INSTRUCTIONS FOR THE TASK:
The response should consist of every line below, unchanged.

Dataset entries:
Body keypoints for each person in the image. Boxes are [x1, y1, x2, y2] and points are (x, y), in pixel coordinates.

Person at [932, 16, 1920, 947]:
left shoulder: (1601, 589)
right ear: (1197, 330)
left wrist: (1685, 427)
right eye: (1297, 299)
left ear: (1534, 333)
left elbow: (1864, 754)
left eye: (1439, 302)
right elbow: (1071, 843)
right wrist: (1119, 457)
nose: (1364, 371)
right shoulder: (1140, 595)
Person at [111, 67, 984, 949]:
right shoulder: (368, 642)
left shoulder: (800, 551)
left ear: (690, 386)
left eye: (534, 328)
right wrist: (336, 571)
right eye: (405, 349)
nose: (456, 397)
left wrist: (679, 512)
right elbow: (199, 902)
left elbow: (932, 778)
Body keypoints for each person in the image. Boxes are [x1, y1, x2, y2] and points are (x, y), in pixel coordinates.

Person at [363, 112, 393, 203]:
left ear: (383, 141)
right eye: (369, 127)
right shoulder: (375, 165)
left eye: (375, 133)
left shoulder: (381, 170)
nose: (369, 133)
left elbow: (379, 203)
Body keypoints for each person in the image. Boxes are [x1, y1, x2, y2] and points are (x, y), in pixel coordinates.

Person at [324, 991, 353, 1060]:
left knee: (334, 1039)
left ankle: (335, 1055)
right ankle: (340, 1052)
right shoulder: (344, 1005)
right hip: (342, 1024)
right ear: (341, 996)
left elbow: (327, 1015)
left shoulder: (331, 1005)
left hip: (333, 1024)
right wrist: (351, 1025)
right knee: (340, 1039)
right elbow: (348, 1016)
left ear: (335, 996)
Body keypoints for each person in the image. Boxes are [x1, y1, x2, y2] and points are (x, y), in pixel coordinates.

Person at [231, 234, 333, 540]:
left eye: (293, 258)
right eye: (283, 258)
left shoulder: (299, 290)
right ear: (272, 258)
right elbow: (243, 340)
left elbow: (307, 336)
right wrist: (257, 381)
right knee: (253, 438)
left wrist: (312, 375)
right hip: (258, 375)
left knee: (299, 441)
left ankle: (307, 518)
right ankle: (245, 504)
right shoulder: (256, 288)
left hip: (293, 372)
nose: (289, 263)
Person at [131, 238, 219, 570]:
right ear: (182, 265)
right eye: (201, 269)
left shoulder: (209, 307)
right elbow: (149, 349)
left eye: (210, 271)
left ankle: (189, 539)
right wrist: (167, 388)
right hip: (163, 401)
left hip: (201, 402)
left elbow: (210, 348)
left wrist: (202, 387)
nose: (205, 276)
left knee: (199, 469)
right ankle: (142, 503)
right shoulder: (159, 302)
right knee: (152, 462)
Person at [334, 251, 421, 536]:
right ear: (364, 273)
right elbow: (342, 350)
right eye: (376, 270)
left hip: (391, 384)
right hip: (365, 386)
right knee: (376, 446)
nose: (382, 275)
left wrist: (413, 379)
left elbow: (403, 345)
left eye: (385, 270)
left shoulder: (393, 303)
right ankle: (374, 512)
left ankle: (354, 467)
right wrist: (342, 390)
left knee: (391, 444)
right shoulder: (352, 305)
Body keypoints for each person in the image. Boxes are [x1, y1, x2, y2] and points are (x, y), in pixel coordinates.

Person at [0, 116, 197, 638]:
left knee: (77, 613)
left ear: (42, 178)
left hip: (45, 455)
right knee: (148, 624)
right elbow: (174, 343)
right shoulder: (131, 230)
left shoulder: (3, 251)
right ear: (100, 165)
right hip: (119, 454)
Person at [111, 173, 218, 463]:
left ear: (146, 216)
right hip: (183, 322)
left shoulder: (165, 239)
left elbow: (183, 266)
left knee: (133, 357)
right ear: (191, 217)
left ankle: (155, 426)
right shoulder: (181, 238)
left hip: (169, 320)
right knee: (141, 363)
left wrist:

SOLUTION TO THIS PROBLEM:
Body keypoints for each person in the image. Boxes are [x1, y1, x2, y2] and points are (x, y), in pixel coordinates.

Person at [932, 16, 1920, 947]:
left shoulder: (1601, 589)
right ear: (1197, 330)
left wrist: (1685, 427)
right eye: (1297, 299)
left ear: (1534, 333)
left elbow: (1864, 754)
left eye: (1439, 302)
right elbow: (1071, 843)
right wrist: (1119, 457)
nose: (1364, 371)
right shoulder: (1140, 595)
Person at [111, 67, 984, 949]:
right shoulder: (368, 642)
left shoulder: (800, 551)
left ear: (690, 386)
left eye: (534, 328)
right wrist: (336, 571)
right eye: (405, 349)
nose: (456, 397)
left wrist: (679, 512)
right elbow: (199, 902)
left elbow: (932, 778)
Body keypoints for each person in the image. Boxes are [x1, y1, x2, y2] and points are (x, y), in pixel coordinates.

Person at [363, 112, 393, 203]:
left ear: (383, 141)
right eye: (369, 127)
right shoulder: (375, 165)
left eye: (375, 133)
left shoulder: (381, 170)
nose: (369, 133)
left elbow: (379, 203)
Body keypoints for each person in the image. Boxes are [x1, y1, x2, y2] and points are (x, y), in pixel coordinates.

Person at [324, 991, 353, 1060]:
left knee: (334, 1039)
left ankle: (335, 1055)
right ankle: (340, 1052)
right shoulder: (344, 1005)
right hip: (342, 1024)
right ear: (341, 996)
left elbow: (327, 1015)
left shoulder: (331, 1005)
left hip: (333, 1024)
right wrist: (351, 1025)
right knee: (340, 1039)
right elbow: (348, 1016)
left ear: (335, 996)
Body keypoints for each person in the image. Boxes are [x1, y1, x2, y2] and points are (x, y), in pixel coordinates.

Person at [231, 234, 333, 540]:
left eye: (293, 258)
right eye: (283, 258)
left shoulder: (299, 290)
right ear: (272, 258)
right elbow: (243, 340)
left elbow: (307, 336)
right wrist: (257, 381)
right knee: (253, 438)
left wrist: (312, 375)
right hip: (258, 375)
left knee: (299, 441)
left ankle: (307, 518)
right ankle: (245, 504)
right shoulder: (256, 288)
left hip: (293, 372)
nose: (289, 263)
Person at [131, 238, 219, 570]:
right ear: (182, 265)
right eye: (201, 269)
left shoulder: (209, 307)
right elbow: (149, 349)
left eye: (210, 271)
left ankle: (189, 539)
right wrist: (167, 388)
right hip: (163, 401)
left hip: (201, 402)
left elbow: (210, 348)
left wrist: (202, 387)
nose: (205, 276)
left knee: (199, 469)
right ankle: (142, 503)
right shoulder: (159, 302)
right knee: (152, 462)
Person at [334, 251, 421, 536]:
right ear: (364, 273)
right elbow: (342, 350)
right eye: (376, 270)
left hip: (391, 384)
right hip: (365, 386)
right knee: (376, 446)
nose: (382, 275)
left wrist: (413, 379)
left elbow: (403, 345)
left eye: (385, 270)
left shoulder: (393, 303)
right ankle: (374, 512)
left ankle: (354, 467)
right wrist: (342, 390)
left knee: (391, 444)
right shoulder: (352, 305)
Body keypoints for each person in the image. Boxes are [x1, y1, x2, y2] and points are (x, y), in pixel coordinates.

Person at [0, 116, 197, 638]:
left knee: (77, 613)
left ear: (42, 178)
left hip: (45, 455)
right knee: (148, 624)
right elbow: (174, 343)
right shoulder: (131, 230)
left shoulder: (3, 251)
right ear: (100, 165)
right hip: (119, 454)
Person at [111, 173, 218, 463]:
left ear: (146, 216)
right hip: (183, 322)
left shoulder: (165, 239)
left elbow: (183, 266)
left knee: (133, 357)
right ear: (191, 217)
left ankle: (155, 426)
right shoulder: (181, 238)
left hip: (169, 320)
right knee: (141, 363)
left wrist:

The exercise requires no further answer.